Carmel de Saint-Maur - P. Maurice Boisson
Textes : Gn 18, 1-10a ; Ps 14 ; Col 1,
24-28 ; Lc 10, 38-42
Comme le Samaritain de
dimanche dernier, Marthe et Marie ont, elles aussi, traversé les siècles et les
frontières. Elles sont toujours bien vivantes et d’actualité, en chacune de
nous. Elles en font dire, des paroles, pour justifier ou opposer nos manières
de vivre : nous réaliser dans l’activité débordante qui peut nous faire
fuir de nous-mêmes, ou nous désintéresser des tâches matérielles qui nous font
décoller des réalités de la vie. « Heureusement qu’il y a Marthe et des
Marthe ! Sinon, qu’est-ce qu’on mangerait à midi ! » Jésus lui-même
en a bien profité, de ces bons repas, dans la maison de Béthanie… Et
pourtant ! Il n’y a pas que les choses matérielles qui comptent ! On
a besoin de nous arrêter, de réfléchir, de prier, de nous poser dans le
tourbillon de la vie ! Marthe, Marie, que l’on étiquette trop vite !
« Marthe au fourneau, Marie au salon » !
Elles sont chacun,
chacune de nous, en nous, pour nous rappeler l’essentiel : le message de
Jésus de ce Dimanche.
L’impatience de
l’accueil, de prendre le temps de la disponibilité, d’écouter, de nous asseoir,
et le temps de prendre soin, de réconforter… c’est notre Samaritain de dimanche
dernier : il voit, il s’arrête… il prend soin, tandis que les autres,
occupés a leurs affaires, passent leur chemin.
Jésus ne fait pas de
reproche a Marthe. Par deux fois, il l’appelle, dans une douce proximité :
Marthe, Marthe… comme pour l’apaiser dans son agitation : « Marthe…
Ne fais pas compliqué ! » Dans le texte original, traduit par
« tu te donnes du souci, tu t’agites pour bien des choses ! Ne
fais pas compliqué », pour prendre le temps d’être avec nous, assieds-toi,
5 minutes, j’ai des choses importantes à partager… Et Dieu sait- c’est le cas
de le dire- si Jésus, ce jour-là, avait besoin de se confier, pensant à ce qui
allait lui arriver. Il ne voulait pas faire de sermons ! Cette maison de
Béthanie était un endroit de paix, d’amitié, de réconfort… Dans les moments
difficiles, on a besoin d’écoute, de confiance… Marie, assise, écoutait sa
parole. Saint Jean dans son Évangile, nous dit que « Jésus aimait Marthe,
et sa sœur, et Lazare (11,5). »
Bien sûr que les affaires
matérielles, c’est important. On ne peut pas les négliger. Jésus ne dit pas le
contraire. Il ne s’agit pas de jouer aux anges ! On sait ce que ça donne…

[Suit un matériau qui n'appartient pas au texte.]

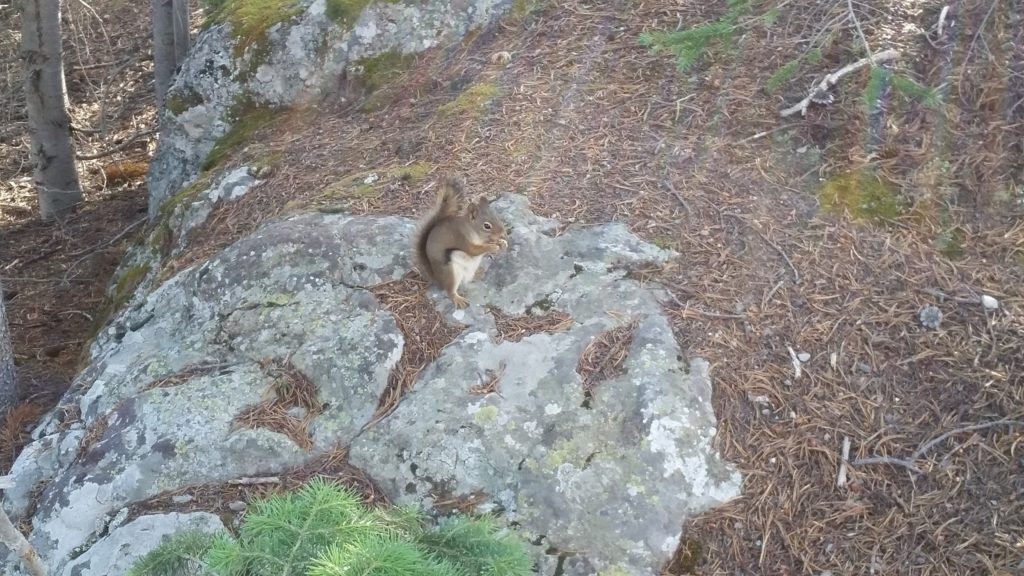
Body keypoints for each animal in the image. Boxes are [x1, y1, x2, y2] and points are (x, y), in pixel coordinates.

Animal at [413, 174, 509, 307]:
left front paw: (502, 243)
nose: (503, 233)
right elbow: (474, 250)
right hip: (451, 273)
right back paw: (458, 299)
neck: (472, 230)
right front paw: (493, 247)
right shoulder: (462, 239)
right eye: (487, 226)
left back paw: (478, 273)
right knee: (450, 290)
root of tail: (437, 279)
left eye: (497, 216)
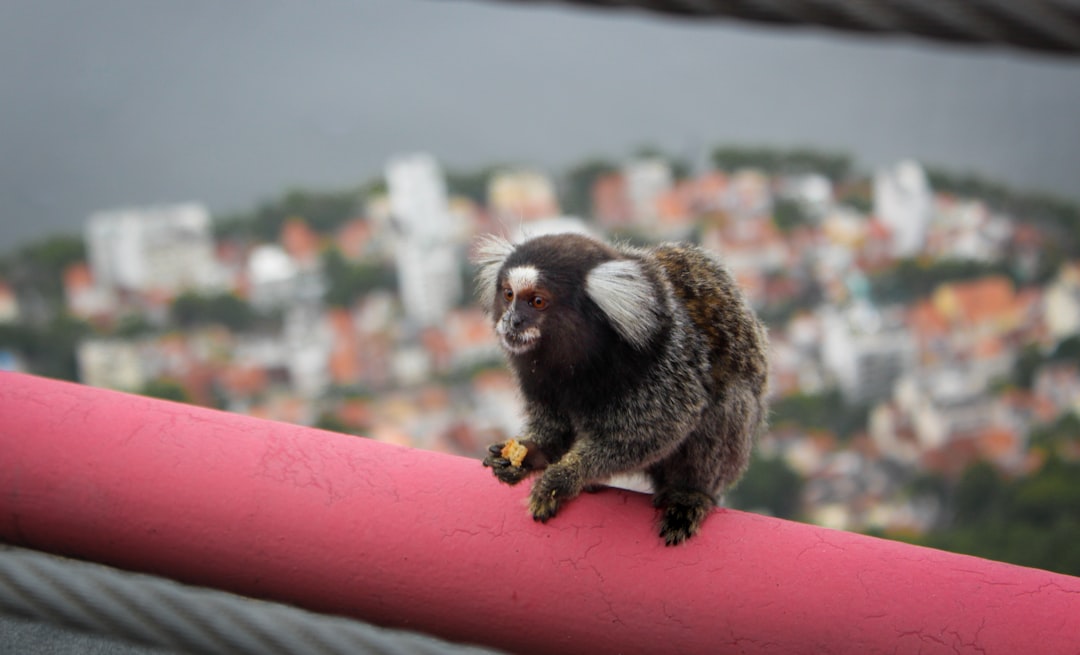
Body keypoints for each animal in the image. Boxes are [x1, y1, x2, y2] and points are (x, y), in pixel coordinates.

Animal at [473, 233, 768, 546]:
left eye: (537, 301)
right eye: (508, 295)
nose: (512, 321)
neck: (577, 359)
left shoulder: (665, 364)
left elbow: (656, 432)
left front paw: (565, 477)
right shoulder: (537, 377)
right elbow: (553, 426)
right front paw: (529, 454)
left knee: (727, 406)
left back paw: (692, 493)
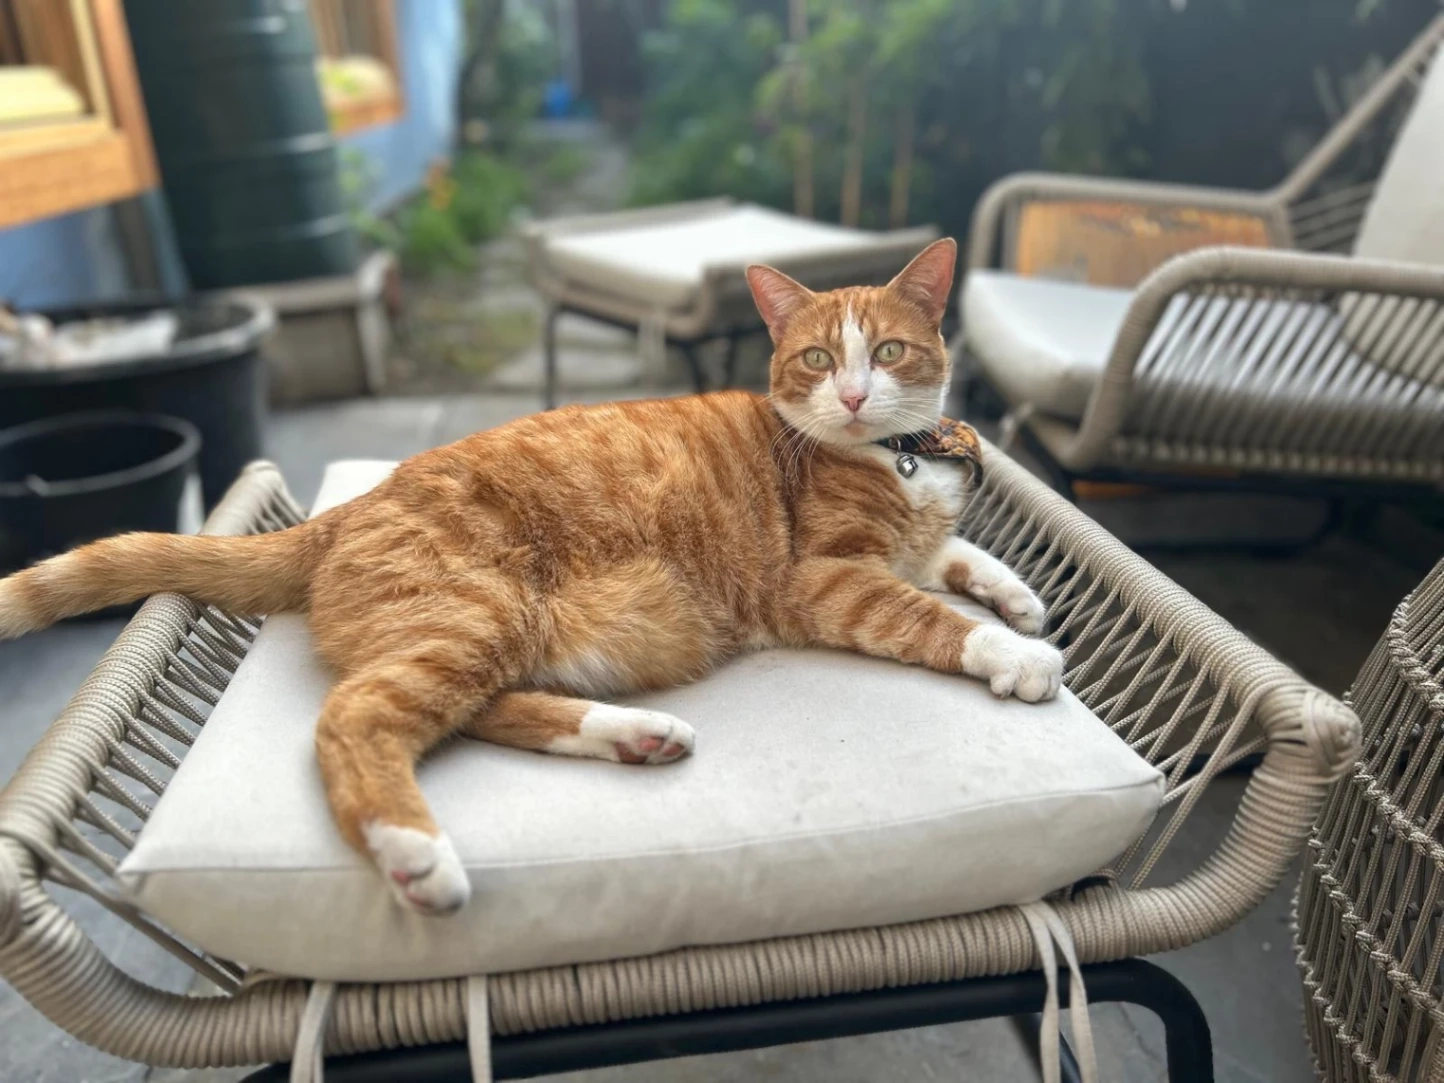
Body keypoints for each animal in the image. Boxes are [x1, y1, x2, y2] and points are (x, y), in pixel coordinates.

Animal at [0, 237, 1062, 916]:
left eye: (887, 351)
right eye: (810, 358)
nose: (848, 395)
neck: (894, 455)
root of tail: (341, 509)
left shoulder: (920, 535)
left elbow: (959, 553)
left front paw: (1017, 593)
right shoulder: (824, 579)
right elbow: (924, 609)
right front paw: (1013, 650)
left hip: (510, 637)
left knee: (483, 709)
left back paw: (631, 734)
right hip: (476, 614)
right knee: (358, 716)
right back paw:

Votre Mère sainte Thérèse, mes sœurs, dit des choses importantes sur le sujet.
Quand elle parle des casseroles, je crois, ou qu’elle dit que les sœurs qui
préparent le repas s’estiment heureuses de servir comme Marthe ! Jésus
nous invite toujours à la même vigilance : qu’est-ce qui est essentiel,
premier, dans ta vie… Par quoi tu te laisses prendre, accaparer, au point de ne
plus écouter, de ne plus prier, de ne plus savoir t’arrêter pour te retrouver toi-même,
retrouver l’Autre, l’autre. La vie d’aujourd’hui nous entraîne dans une
accélération qu’on a parfois du mal à maitriser. On est pris, très pris, occupé
comme on dit d’un téléphone qu’il est occupé, « pas joignable ». La
disponibilité intérieure peut se boucher, cette meilleure part dont parle
jésus, le meilleur de nous-même, pour nous-même, pour les autres, pour Dieu,
pour vivre, et pour quoi ?
Un compagnon de saint
Bernard était devenu Pape- Eugene. Quand on est Pape, on doit être très occupé.
Saint Bernard lui écrit avec fermeté : « J’ai peur qu’au milieu de
tes occupation sans nombre, tu finisses par t’y faire et t’endurcir le cœur au
point de ne plus en ressentir les dangers : un cœur fermé à l’amour de
Dieu et des hommes… si tu te laisses absorber entièrement dans les occupations,
sans rien réserver de toi-même ! » Puissions-nous unifier et pacifier
nos vies en étant à la fois Marthe et Marie : offrir, sans rien opposer, a
la fois notre cœur, nos oreilles… et nos mains, et nos bras, offrir l’amitié et
la table… Les fleurs et le pain, le dévouement de Marthe et l’écoute de Marie…
chercher l’essentiel, la meilleure part de nous-mêmes.